Set down, character for character, everything in the records below from the line holding "13: (547, 452)" down to the line holding "34: (533, 452)", and no other line.

:: Provided data ::
============================================================

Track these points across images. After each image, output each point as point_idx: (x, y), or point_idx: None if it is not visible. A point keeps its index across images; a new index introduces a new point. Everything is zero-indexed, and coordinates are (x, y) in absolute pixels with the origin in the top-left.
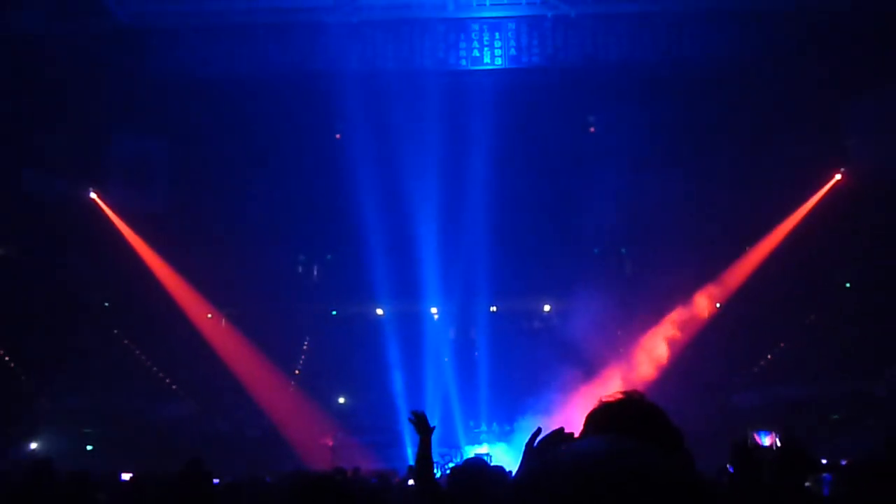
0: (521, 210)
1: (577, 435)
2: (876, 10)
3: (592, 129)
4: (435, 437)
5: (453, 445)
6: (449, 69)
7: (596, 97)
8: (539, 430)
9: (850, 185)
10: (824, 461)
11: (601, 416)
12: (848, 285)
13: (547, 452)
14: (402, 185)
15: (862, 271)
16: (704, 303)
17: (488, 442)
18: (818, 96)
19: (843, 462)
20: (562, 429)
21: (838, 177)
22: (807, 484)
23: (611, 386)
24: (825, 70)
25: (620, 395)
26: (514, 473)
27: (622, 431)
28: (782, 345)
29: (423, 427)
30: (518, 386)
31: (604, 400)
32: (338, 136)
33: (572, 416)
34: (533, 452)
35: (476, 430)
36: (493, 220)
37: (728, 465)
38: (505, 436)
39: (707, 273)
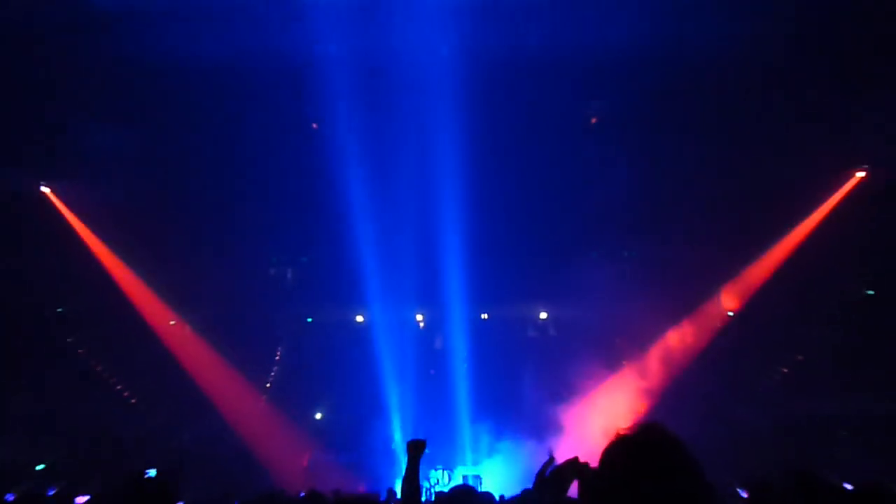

============================================================

:: Solved problem ::
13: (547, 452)
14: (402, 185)
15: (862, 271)
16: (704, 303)
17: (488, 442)
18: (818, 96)
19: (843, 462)
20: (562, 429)
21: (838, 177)
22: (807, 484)
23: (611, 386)
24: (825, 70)
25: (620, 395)
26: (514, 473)
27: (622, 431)
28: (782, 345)
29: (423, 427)
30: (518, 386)
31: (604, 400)
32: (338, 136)
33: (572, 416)
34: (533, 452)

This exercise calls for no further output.